Ce recueil regroupe de fait tout ce qui est susceptible de me fasciner : référence à la philosophie - et laquelle ! les dialogues socratiques -, réflexion sur l'art et la création, rapports entre l'art et l'artisanat, méditation sur le temps et recherche d'une unicité entre les sens, le corps, et l'âme, à la recherche de la vérité.

Il est vrai que Socrate et sa maïeutique me fascinait lorsque je l'ai étudié en Terminale, j'ai lu par la suite d'autre dialogues, et j'ai toujours apprécié Platon, je dois avouer peut-être plus comme auteur que comme philosophe. Mais Socrate... C'est quand même celui qui ne cède pas, et préfère avaler la ciguë que renoncer à sa vérité. Comme le dit Valéry vers le début du texte Eupalinos, sa mort fut peut-être même trop exemplaire, et figea en quelque sorte sa parole. Donc, ici nous retrouvons Socrate et Phèdre dans le monde des morts. Ce n'est pas facile, mais il faut bien faire quelque chose, et se remettre à décortiquer les apparences et à soulever les questions liées à la proposition de Phèdre sur cet ingénieur qu'il a connu, l'architecte qui créait des temples "qui chantent". Comment exploiter toutes les dimensions, y compris les éléments non tangibles, comme l'air, pour édifier les meilleurs bâtiments, donner au monde le plus beau de l'Art et de l'Âme ? En quoi le fait d'être exigeant sur les détails très concrets, sur la moindre étape de la réalisation, faisait-il d'Eupalinos un architecte qui se surpassait ? Quelle est l'importance du physique, du sensoriel, dans la création ? Quel architecte sommeillait jusque-là en Socrate ?
Tout cela est exprimé avec une rigueur presque mathématique, et en même temps une sensibilité diffuse, presque une mélancolie de la perception du temps, bouleversantes, qui forcent le respect.

Réflexion que l'on retrouve dans le second dialogue, toujours avec Socrate et Phèdre, qui cette fois ne sont plus morts, mais présents à un banquet suivi d'un spectacle de danse, accompagnés par le médecin Eryximaque, médecin à l'approche particulière, puisque pour lui, soigner c'est surtout laisser faire la nature avec le moins de médicaments possible. Lorsque débouche sur la piste la grande danseuse Athiktè, tous les trois sont captés par ses pas et les figures qu'elle dessine autour d'elle. Ils tentent de définir ce qui fait la quintessence de la danse. Valéry déclarait humblement venir à la suite de Mallarmé qui avait déjà épuisé le sujet ; de même qu'il avoue n'avoir fait aucune recherche, mais avoir simplement ouvert un livre qu'il avait depuis trente ans. Pourtant, il transmet une telle puissance d'évocation que j'ai compris ce à quoi je n'avais jamais réfléchi : je regardais les mouvements des danseurs, je n'avais jamais perçu le fait qu'ils dessinaient des figures en volume dans l'espace. Un peu comme si je regardais le geste élégant d'un bras allongé vers le ciel, mais non le ciel qu'il me désignait, et encore l'air autour, palpitant de vie.

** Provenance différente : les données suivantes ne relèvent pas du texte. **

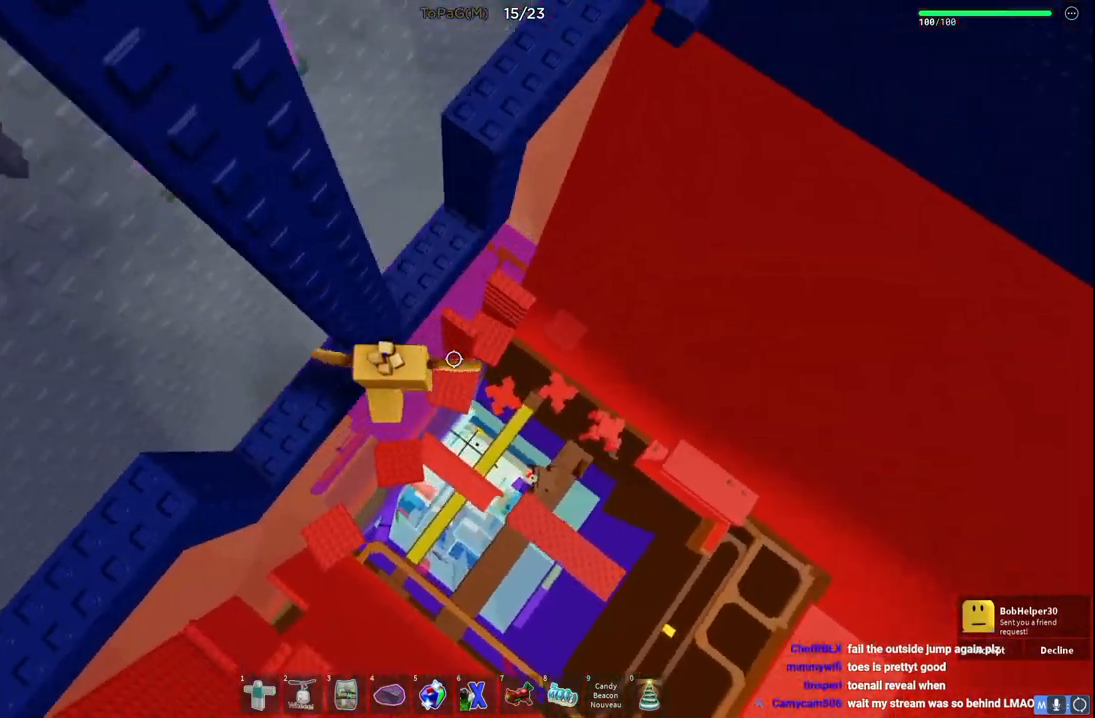
{"keys": [], "events": [[100, "d", "up"], [100, "space", "up"], [450, "w", "up"]]}
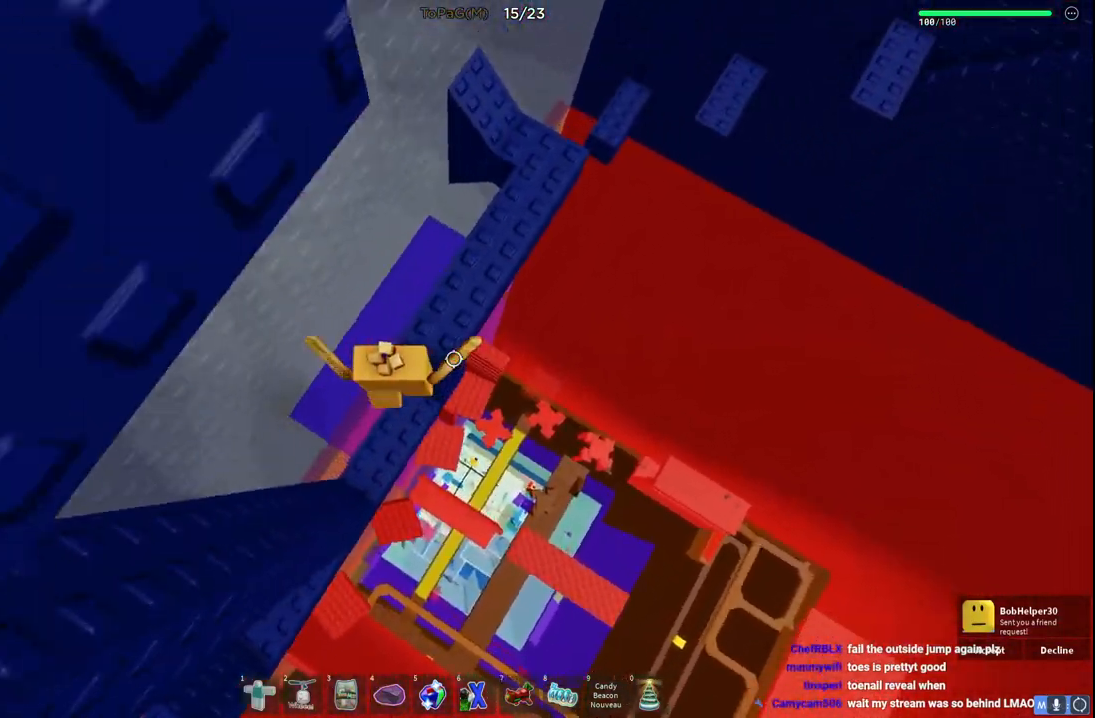
{"keys": [], "events": [[33, "space", "down"], [166, "w", "down"], [183, "space", "up"], [433, "w", "up"]]}
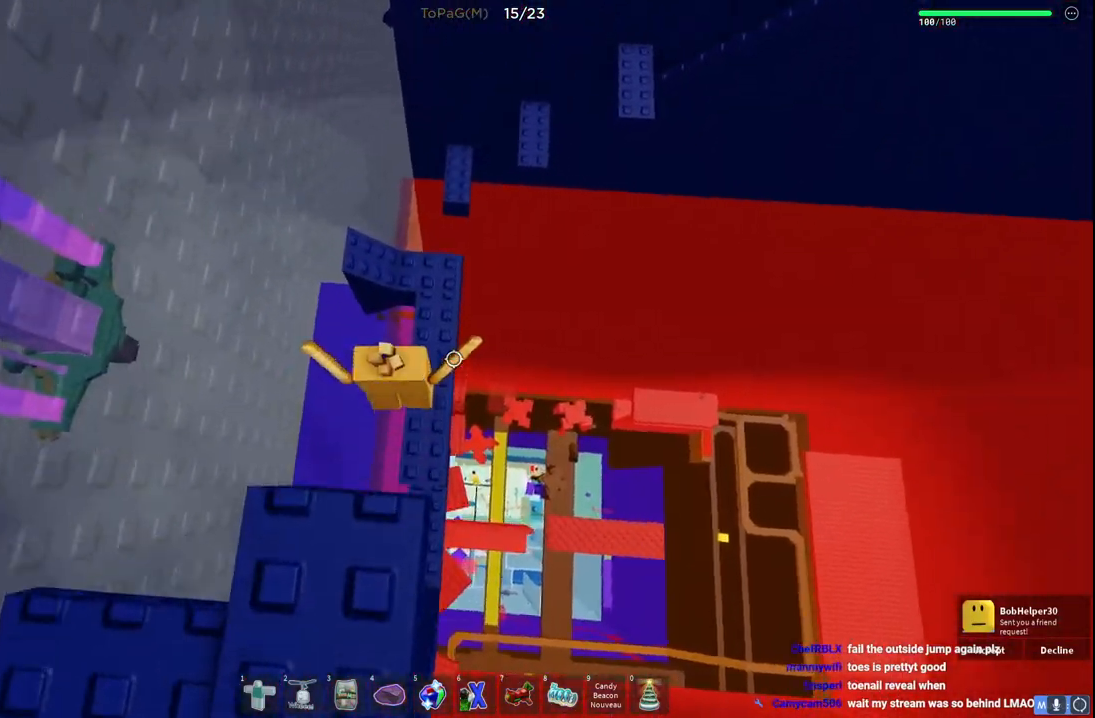
{"keys": [], "events": []}
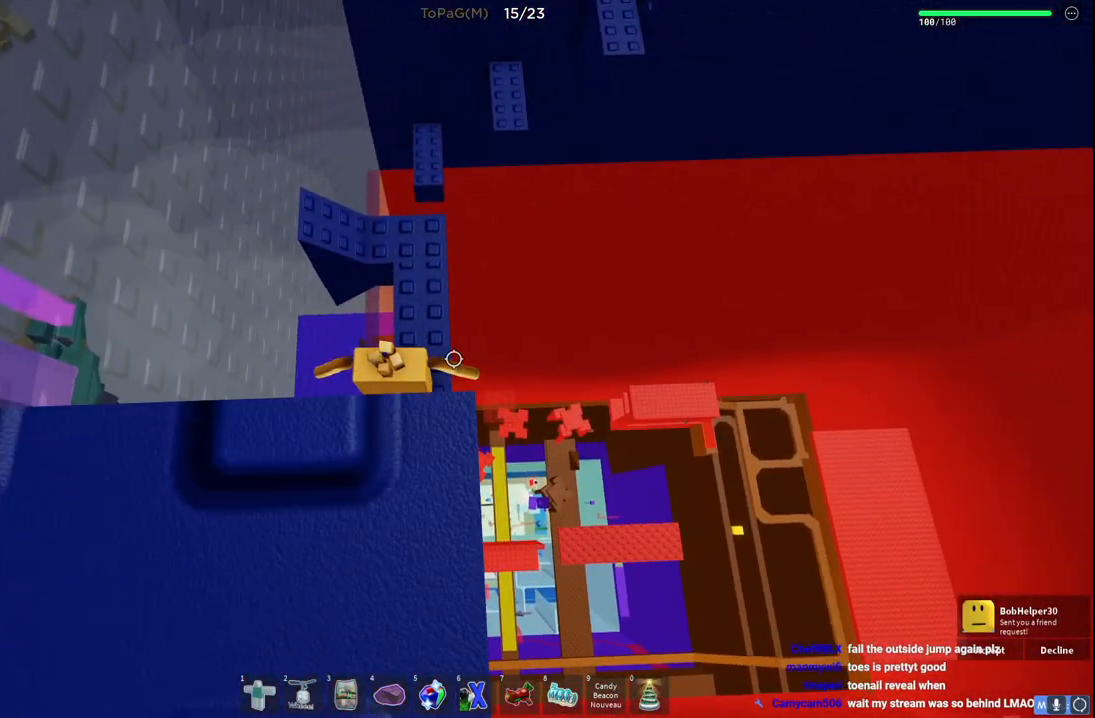
{"keys": [], "events": [[33, "w", "down"], [83, "w", "up"], [266, "shift", "down"], [416, "shift", "up"]]}
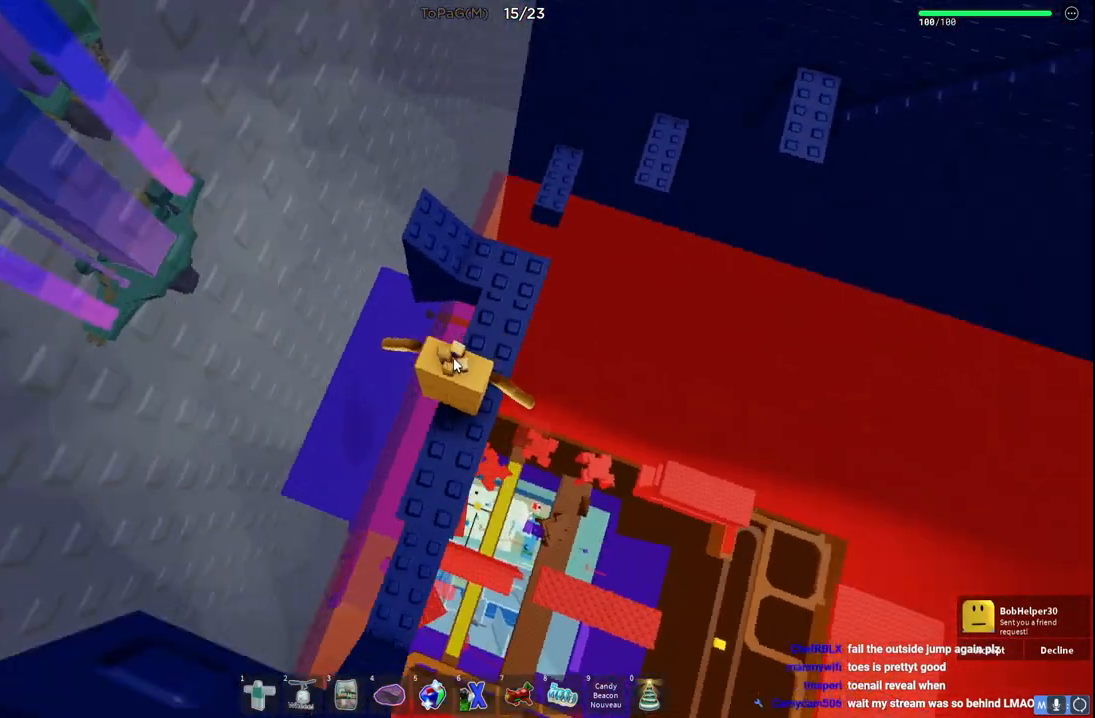
{"keys": ["d"], "events": [[166, "shift", "down"], [316, "shift", "up"], [450, "d", "down"]]}
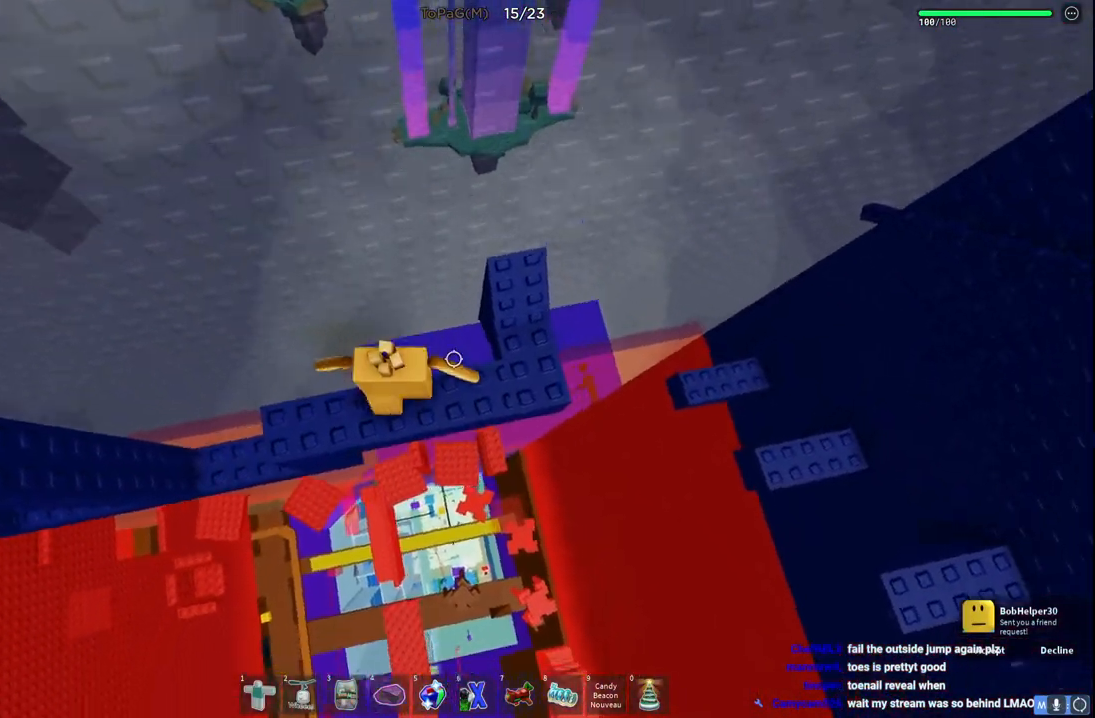
{"keys": ["space", "w"], "events": [[183, "d", "up"], [300, "w", "down"], [466, "space", "down"]]}
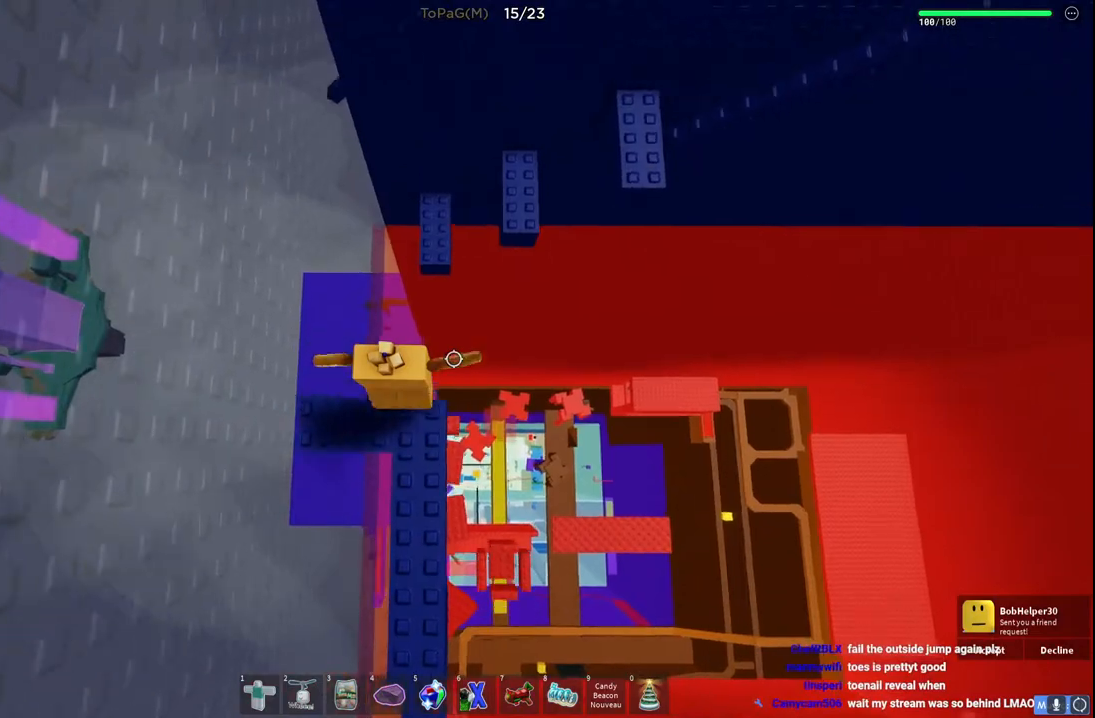
{"keys": ["w"], "events": [[100, "space", "up"]]}
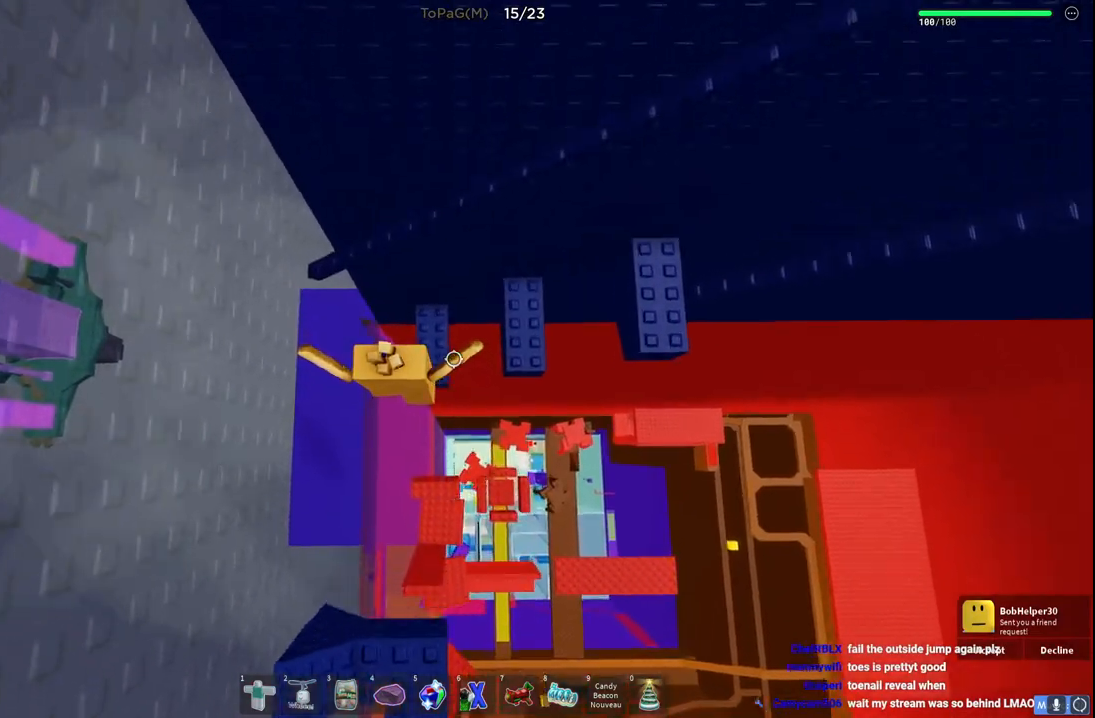
{"keys": ["d"], "events": [[166, "d", "down"], [183, "space", "down"], [366, "space", "up"], [466, "w", "up"]]}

Enfin, le troisième dialogue est plus court, mais tout aussi beau, et je m'interroge : comment lire Valéry sans presque tout recopier en citations, tant chaque phrase est pesée, chaque mot est essentiel ? Paul Valéry était visiblement un homme discret, très modeste, alors que sa prose étincelle comme un diamant taillé à la perfection, lui donnant l'éclat, le tranchant, les mille facettes reflétant la lumière, mais lui rendant l'allure brute et naturelle d'un objet qui n'aurait jamais été touché. Ce livre fait partie de ceux face auxquelles on se sent tout petit, et je sais que je devrai le relire pour le comprendre en profondeur, parce qu'il ne délivre pas tous ses secrets au premier abord. Ne nous y trompons pas, le livre n'est pas facile du tout, et j'ai mis du temps à le parcourir, notamment le premier dialogue. Mais il y a tant à gagner à faire cet effort pour qui veut s'y aventurer...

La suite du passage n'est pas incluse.